Zingiber Officinale Ginger
  • Zingiber spectabile – Another relative, this ginger plant is also used in food and has an exotic appearance. Known as Beehive Ginger or Ginger Wort, its flowers are yellow and resemble a beehive.
  • Zingiber mioga – One of the lesser known ginger plants, this one has simple green shoots and flowers that have a more spicy flavor than its counterparts. Also known as Japanese Ginger.
Zingiber Mioga Plant
  • Curcuma longa – Another aromatic rhizome used in culinary dishes; this is the ginger plant that is used to make turmeric.

Shampoo Ginger Lily Common Problems

Fortunately, the Shampoo Ginger Lily is a fairly simple plant to grow and does not require a lot of attention or attract a lot of problems. These are a few of the most common issues for the Bitter Ginger.

Growing – As long as the recommended care and growing tips are followed, there are not a lot of problems with growing this rhizomatic flower. Its biggest concern is waterlogging, or overwatering, which can cause root rot. You’ll know if you have overwatered your lily if the leaves begin to turn yellow and the base of the plant appears soft and brown.

Ginger Root Rot

Diseases – None that we are aware of.

Pests – There are three common pests that are often found on or around the shampoo ginger plant – cardamom root grubs, mealybugs, aphids, and spider mites. As its name suggests, the root grub can eat and cause damage to the rhizomes under the surface. Get rid of him with some insecticidal soap applied to the soil.

Root Grubs

As for the spider mites, aphids, and mealybugs, they will cause damage to the stems and leaves by sucking the nutrients from them. As the congregate on the underside of the leaves, these pests are often difficult to spot. They are easily treated by spraying the leaves with water and then neem oil after they have dried.


Where do I go to buy a Shampoo Ginger Lily plant?

These plants can be purchased at your local garden store or nursery; however, they may be rarer in areas with colder climates.

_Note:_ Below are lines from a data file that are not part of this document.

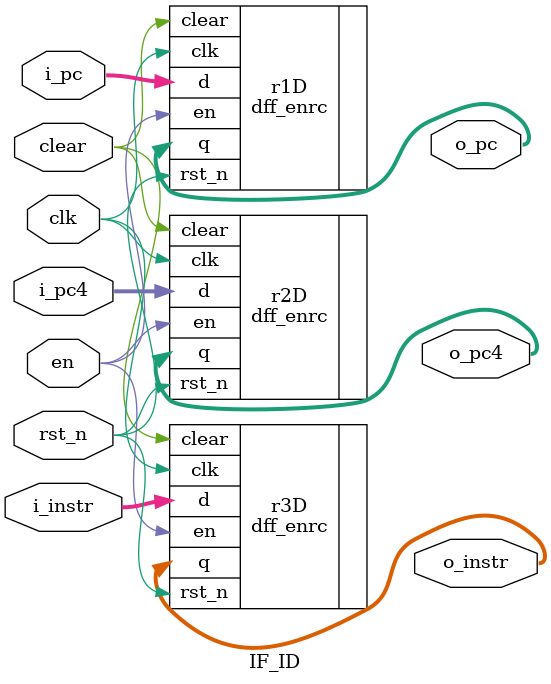
<source format=v>
module IF_ID#(parameter DATA_WIDTH = 64)
(
	input			clk				,
	input			rst_n			,
	input			en				,
	input			clear			,
	input	[DATA_WIDTH-1:0]	i_pc			,	
	input	[DATA_WIDTH-1:0]	i_pc4			,
	input	[31:0]	i_instr			,
	output	[DATA_WIDTH-1:0]	o_pc			,
	output	[DATA_WIDTH-1:0]	o_pc4			,
	output	[31:0]	o_instr
);
dff_enrc #(DATA_WIDTH) r1D(
			.clk	(clk)		,
			.rst_n	(rst_n)		,
			.en		(en)		,
			.clear	(clear)		,
			.d		(i_pc)		,
			.q		(o_pc)
);

dff_enrc #(DATA_WIDTH) r2D(
			.clk	(clk)		,
			.rst_n	(rst_n)		,
			.en		(en)		,
			.clear	(clear)		,
			.d		(i_pc4)		,
			.q		(o_pc4)
);
dff_enrc #(32) r3D(
			.clk	(clk)		,
			.rst_n	(rst_n)		,
			.en		(en)		,
			.clear	(clear)		,
			.d		(i_instr)	,
			.q		(o_instr)
);

endmodule

</source>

Many times, gardeners will obtain a Shampoo Ginger Lily by having a friend who divides the rhizomes and shares them as a potted plant.

There are some online stores where you can but Shampoo Ginger Lily plant rhizomes, or bulbs and plant them yourself.

What does Shampoo Ginger Lily smell like?

The liquid that is produced by the inflorescence of the Shampoo Ginger Lily smells much like the aromatic, dried ginger that comes from the common ginger plants root and is also used to season food.

Is Shampoo Ginger Lily good for your hair?

Yes, one of the benefits of this exotic plant is the liquid that can be extracted from the bloom of the Shampoo Ginger Lily that is good for your hair as a shampoo or conditioner.

What is Shampoo Ginger Lily good for?

It is good for hair products such as shampoo or conditioner. The roots can also be dried and used as a bitter seasoning. It also has anti-inflammatory properties that help treat digestive issues, headaches, toothaches, and even skin diseases.